▶ [TASK GOAL] Leave the pictures out and reproduce all the entries word for word.

▶ [MATERIAL SHOWN]
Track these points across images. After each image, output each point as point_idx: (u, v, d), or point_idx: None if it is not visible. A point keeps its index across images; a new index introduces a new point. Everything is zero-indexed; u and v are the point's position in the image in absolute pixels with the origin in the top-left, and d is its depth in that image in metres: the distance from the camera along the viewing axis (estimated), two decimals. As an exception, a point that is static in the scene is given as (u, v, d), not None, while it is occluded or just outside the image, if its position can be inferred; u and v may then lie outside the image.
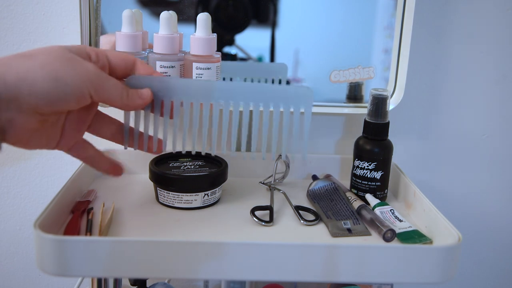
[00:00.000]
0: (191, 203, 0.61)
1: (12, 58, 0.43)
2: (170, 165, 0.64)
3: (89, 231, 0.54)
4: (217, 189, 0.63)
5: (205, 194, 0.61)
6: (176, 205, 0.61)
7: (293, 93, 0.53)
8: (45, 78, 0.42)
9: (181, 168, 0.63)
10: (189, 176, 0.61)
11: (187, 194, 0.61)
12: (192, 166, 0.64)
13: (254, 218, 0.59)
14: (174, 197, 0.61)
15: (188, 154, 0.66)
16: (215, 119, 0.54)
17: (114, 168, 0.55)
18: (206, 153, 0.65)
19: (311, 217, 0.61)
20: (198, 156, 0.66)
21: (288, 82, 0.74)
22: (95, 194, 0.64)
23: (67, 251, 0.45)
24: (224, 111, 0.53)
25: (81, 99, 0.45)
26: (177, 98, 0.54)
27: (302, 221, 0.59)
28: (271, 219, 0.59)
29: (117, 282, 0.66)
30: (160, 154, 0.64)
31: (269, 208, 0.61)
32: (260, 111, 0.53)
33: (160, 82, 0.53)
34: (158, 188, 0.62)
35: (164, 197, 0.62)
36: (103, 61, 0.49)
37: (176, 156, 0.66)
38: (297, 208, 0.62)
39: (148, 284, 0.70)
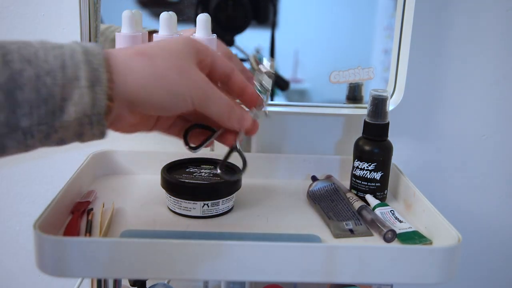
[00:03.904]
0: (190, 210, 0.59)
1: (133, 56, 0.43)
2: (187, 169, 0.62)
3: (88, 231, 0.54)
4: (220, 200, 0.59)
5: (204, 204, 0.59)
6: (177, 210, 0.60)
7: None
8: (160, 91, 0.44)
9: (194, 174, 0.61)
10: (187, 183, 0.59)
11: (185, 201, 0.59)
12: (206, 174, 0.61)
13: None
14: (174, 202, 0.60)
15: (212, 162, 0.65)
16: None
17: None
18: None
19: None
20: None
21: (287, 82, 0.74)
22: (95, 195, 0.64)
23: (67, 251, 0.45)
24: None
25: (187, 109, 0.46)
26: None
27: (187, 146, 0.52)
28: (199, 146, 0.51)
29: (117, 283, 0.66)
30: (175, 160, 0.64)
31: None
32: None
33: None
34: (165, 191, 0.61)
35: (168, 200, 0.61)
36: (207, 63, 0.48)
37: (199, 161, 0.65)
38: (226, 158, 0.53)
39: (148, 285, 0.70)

▶ [SOLUTION TO THIS TASK]
Track these points across images. After each image, output each point as point_idx: (u, v, d), or point_idx: None if it is not visible. A point keeps its index across images; a new index introduces a new point. Everything is zero-indexed; u and v are the point's position in the image in absolute pixels with the origin in the top-left, and d is its depth in that image in metres: the distance from the camera along the viewing axis (estimated), two decimals. As an exception, a point that is static in the scene is given as (u, v, d), not None, while it is occluded or just outside the image, if its position can be inferred; u and v may then lie outside the image.
[00:00.000]
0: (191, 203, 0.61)
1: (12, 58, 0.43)
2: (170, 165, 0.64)
3: (89, 231, 0.54)
4: (217, 189, 0.63)
5: (205, 194, 0.61)
6: (176, 205, 0.61)
7: (293, 93, 0.53)
8: (45, 78, 0.42)
9: (181, 168, 0.63)
10: (189, 176, 0.61)
11: (187, 194, 0.61)
12: (192, 166, 0.64)
13: (254, 218, 0.59)
14: (174, 197, 0.61)
15: (188, 154, 0.66)
16: (215, 119, 0.54)
17: (114, 168, 0.55)
18: (206, 153, 0.65)
19: (311, 217, 0.61)
20: (198, 156, 0.66)
21: (288, 82, 0.74)
22: (95, 194, 0.64)
23: (67, 251, 0.45)
24: (224, 111, 0.53)
25: (81, 99, 0.45)
26: (177, 98, 0.54)
27: (302, 221, 0.59)
28: (271, 219, 0.59)
29: (117, 282, 0.66)
30: (160, 154, 0.64)
31: (269, 208, 0.61)
32: (260, 111, 0.53)
33: (160, 82, 0.53)
34: (158, 188, 0.62)
35: (164, 197, 0.62)
36: (103, 61, 0.49)
37: (176, 156, 0.66)
38: (297, 208, 0.62)
39: (148, 284, 0.70)
[00:03.904]
0: (190, 210, 0.59)
1: (133, 56, 0.43)
2: (187, 169, 0.62)
3: (88, 231, 0.54)
4: (220, 200, 0.59)
5: (204, 204, 0.59)
6: (177, 210, 0.60)
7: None
8: (160, 91, 0.44)
9: (194, 174, 0.61)
10: (187, 183, 0.59)
11: (185, 201, 0.59)
12: (206, 174, 0.61)
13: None
14: (174, 202, 0.60)
15: (212, 162, 0.65)
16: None
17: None
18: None
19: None
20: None
21: (287, 82, 0.74)
22: (95, 195, 0.64)
23: (67, 251, 0.45)
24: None
25: (187, 109, 0.46)
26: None
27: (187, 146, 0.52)
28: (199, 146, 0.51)
29: (117, 283, 0.66)
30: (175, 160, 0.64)
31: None
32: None
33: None
34: (165, 191, 0.61)
35: (168, 200, 0.61)
36: (207, 63, 0.48)
37: (199, 161, 0.65)
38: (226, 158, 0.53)
39: (148, 285, 0.70)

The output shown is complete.